When the Huskers fire a coach or need to fund a big stadium renovation, they don’t need to turn to the chancellor or ask donors to bankroll the changes.
The athletic department maintains millions in a reserve fund that has historically provided the flexibility it needs to cover big-ticket items, such as the $7.9 million it now owes to fired Husker coach Bo Pelini. The total balance has not been made public, and the athletic department and the University of Nebraska Foundation declined to answer questions Monday about the fund, aside from noting that it’s not taxpayer money.
The reserve fund puts Nebraska, one of a handful of athletic departments in the country that are entirely self-funded, in the position to say that “resources are not the question here at Nebraska,” as Athletic Director Shawn Eichorst put it during his press conference Sunday.
It’s not unusual for teams in power conferences to have millions in reserves, said Chad McEvoy, professor of sports management at Syracuse University and editor of Case Studies in Sport Management. But McEvoy was surprised to see Nebraska absorbing up to $12 million for Pelini and other coaches’ contracts without flinching.
“Most athletic department budgets include reserve funds, although I am not familiar with many programs that would have 10-plus-million dollars sitting in such a fund for this kind of expenditure,” McEvoy said. “Even for the five major conferences, that strikes me as a lot.”
At the University of Florida, where coach Will Muschamp was fired this season, the $2 million a year owed to him will come from department reserves, said university spokesman Steve McClain. When Tennessee fired Derek Dooley in 2012 while still making severance payments to previous coach Phil Fulmer, according to media reports, the university’s athletic department temporarily stopped giving money back to the academic side until it was on better financial footing.
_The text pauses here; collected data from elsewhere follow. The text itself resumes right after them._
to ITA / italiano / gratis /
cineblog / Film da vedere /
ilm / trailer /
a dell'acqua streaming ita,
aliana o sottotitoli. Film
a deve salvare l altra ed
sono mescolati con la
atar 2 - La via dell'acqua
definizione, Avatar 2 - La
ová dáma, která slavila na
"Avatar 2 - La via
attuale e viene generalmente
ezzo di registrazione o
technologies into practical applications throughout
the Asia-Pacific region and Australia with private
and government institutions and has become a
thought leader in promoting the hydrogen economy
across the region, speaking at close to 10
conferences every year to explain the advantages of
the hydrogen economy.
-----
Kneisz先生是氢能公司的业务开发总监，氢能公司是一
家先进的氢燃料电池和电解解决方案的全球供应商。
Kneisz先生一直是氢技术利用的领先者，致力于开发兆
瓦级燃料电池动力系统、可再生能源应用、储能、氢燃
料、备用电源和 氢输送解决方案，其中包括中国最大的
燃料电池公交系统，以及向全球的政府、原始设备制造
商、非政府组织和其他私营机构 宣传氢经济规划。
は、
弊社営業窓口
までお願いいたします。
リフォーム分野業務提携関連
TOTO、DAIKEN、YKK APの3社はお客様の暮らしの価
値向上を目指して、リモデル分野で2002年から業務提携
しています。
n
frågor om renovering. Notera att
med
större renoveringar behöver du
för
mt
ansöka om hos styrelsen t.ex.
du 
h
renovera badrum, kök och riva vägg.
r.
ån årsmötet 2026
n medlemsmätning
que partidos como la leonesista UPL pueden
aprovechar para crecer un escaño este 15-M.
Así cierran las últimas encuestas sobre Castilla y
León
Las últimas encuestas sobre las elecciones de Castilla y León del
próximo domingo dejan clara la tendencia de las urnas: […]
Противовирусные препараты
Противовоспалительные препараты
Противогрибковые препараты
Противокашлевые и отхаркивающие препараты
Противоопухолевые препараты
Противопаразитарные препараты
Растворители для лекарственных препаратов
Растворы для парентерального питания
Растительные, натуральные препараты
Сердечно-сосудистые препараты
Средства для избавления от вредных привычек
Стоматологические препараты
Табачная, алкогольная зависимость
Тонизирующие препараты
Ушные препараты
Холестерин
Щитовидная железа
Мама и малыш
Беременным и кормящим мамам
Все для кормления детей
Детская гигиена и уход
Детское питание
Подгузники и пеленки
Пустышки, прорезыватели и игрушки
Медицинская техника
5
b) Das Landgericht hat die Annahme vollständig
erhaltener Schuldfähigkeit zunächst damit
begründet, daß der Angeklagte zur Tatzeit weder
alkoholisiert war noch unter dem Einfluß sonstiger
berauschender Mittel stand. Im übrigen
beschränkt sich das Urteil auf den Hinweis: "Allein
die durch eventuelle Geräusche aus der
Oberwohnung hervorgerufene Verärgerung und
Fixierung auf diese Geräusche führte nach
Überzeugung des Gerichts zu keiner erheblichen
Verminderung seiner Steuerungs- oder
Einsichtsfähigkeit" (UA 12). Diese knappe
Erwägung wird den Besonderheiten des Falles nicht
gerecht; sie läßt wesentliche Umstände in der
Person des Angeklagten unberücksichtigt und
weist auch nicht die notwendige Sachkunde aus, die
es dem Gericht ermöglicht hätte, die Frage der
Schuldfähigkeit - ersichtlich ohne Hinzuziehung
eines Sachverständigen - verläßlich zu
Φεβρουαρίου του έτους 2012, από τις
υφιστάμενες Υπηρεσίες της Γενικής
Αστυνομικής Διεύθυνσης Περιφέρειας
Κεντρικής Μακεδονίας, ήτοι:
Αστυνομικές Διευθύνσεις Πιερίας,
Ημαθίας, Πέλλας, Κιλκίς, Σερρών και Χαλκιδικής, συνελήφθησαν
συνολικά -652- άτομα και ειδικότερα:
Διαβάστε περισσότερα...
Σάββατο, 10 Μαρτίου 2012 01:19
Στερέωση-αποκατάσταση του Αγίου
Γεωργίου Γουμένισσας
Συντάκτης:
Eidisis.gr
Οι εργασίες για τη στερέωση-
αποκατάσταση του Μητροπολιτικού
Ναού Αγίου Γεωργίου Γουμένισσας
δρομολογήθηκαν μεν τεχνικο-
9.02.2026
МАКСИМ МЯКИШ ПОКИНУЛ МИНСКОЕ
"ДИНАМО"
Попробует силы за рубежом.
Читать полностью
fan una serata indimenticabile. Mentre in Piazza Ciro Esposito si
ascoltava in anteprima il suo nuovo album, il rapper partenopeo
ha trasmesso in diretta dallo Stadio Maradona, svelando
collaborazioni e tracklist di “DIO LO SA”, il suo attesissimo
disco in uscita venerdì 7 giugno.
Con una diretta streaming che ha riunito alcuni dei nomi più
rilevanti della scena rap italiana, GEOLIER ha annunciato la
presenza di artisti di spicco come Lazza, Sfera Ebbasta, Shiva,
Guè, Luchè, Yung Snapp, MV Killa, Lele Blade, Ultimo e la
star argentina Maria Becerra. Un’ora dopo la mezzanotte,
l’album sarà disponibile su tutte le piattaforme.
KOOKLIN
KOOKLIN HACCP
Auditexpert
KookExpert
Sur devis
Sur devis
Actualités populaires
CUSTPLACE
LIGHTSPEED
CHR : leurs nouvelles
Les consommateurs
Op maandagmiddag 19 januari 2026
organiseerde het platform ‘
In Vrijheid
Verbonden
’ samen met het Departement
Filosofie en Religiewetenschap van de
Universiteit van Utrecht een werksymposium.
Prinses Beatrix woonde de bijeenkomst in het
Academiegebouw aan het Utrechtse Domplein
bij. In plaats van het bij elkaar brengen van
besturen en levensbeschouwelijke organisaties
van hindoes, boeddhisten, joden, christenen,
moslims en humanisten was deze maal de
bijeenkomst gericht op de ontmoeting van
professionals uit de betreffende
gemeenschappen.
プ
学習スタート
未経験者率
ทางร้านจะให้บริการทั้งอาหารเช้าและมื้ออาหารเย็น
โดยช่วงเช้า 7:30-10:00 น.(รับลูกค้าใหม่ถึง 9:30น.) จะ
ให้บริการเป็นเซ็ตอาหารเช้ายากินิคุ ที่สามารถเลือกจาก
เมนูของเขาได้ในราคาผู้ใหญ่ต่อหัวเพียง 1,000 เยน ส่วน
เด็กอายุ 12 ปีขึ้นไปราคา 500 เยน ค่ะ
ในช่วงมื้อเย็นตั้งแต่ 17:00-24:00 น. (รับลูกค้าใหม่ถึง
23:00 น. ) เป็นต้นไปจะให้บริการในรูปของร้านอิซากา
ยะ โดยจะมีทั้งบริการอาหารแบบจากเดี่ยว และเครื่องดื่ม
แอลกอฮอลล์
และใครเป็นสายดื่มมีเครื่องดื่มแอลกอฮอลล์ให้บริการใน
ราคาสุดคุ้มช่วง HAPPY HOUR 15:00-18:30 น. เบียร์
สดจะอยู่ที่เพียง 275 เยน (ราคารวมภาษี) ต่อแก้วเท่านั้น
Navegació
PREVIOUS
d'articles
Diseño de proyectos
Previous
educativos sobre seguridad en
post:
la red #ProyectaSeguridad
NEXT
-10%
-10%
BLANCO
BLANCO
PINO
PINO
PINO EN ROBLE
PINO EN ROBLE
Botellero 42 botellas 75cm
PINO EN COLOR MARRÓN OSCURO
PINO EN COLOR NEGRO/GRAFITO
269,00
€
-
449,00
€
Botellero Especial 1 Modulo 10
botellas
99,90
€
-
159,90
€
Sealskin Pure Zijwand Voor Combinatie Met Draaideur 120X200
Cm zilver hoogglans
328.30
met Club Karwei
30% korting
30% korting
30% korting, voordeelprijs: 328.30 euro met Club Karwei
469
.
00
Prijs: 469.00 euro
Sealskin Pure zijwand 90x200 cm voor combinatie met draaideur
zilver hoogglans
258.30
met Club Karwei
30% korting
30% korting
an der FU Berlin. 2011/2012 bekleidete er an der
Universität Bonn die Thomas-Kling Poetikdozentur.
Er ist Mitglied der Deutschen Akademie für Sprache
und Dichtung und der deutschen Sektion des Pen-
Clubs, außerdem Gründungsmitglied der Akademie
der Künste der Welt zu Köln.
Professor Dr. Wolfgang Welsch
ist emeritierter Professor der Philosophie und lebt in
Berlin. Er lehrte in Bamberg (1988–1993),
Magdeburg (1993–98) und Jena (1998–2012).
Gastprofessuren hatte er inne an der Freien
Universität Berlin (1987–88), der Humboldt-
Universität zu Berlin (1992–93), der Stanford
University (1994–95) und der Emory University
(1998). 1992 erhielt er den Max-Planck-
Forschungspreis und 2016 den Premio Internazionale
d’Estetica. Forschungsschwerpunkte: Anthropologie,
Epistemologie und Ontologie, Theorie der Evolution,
Brian Hastings, president of the University of Nebraska Foundation, didn’t return a call for comment. Foundation spokeswoman Dorothy Endacott referred questions to the Husker athletic department and said she didn’t know which fund would be used to pay Pelini.
NU spokeswoman Chris Anderson declined an interview request and said in an email that “University of Nebraska Department of Athletics’ operating reserves will be utilized.” She noted that the department doesn’t receive any state money.
In past interviews, athletic department officials said similar buyouts were covered by a reserve fund held by the NU Foundation.
Former Athletic Director Tom Osborne said in 2010 that about $15 million was deposited in the reserve fund each year from ticket premiums and that the accrued stockpile allowed the athletic department to cover budget shortfalls and buyouts.
Season ticket holders must give anywhere from $150 to $2,500 annually, depending on the seat, to renew seats each year. Potential ticket holders hoping to come off the wait list are ranked according to how much they’re willing to commit to donating annually and their past giving, according to the foundation.
The fund was used to buy out former coach Bill Callahan and former athletic director Steve Pederson in 2007. The University of Nebraska-Lincoln also tapped the reserves to cover $7.2 million of the $9.2 million penalty it paid to move from the Big 12 to the Big Ten Conference in 2011.
Even after those big-ticket items, the Huskers took $25 million more from the fund to jump-start Memorial Stadium’s East Stadium expansion, completed last year.
Nebraska is one of seven Division I schools whose athletic department weren’t subsidized last year, according to data compiled by USA Today, and athletics typically shares some revenue with the rest of the university. UNL spokesman Steve Smith said the athletic department has budgeted $4.5 million to give to academics this fiscal year.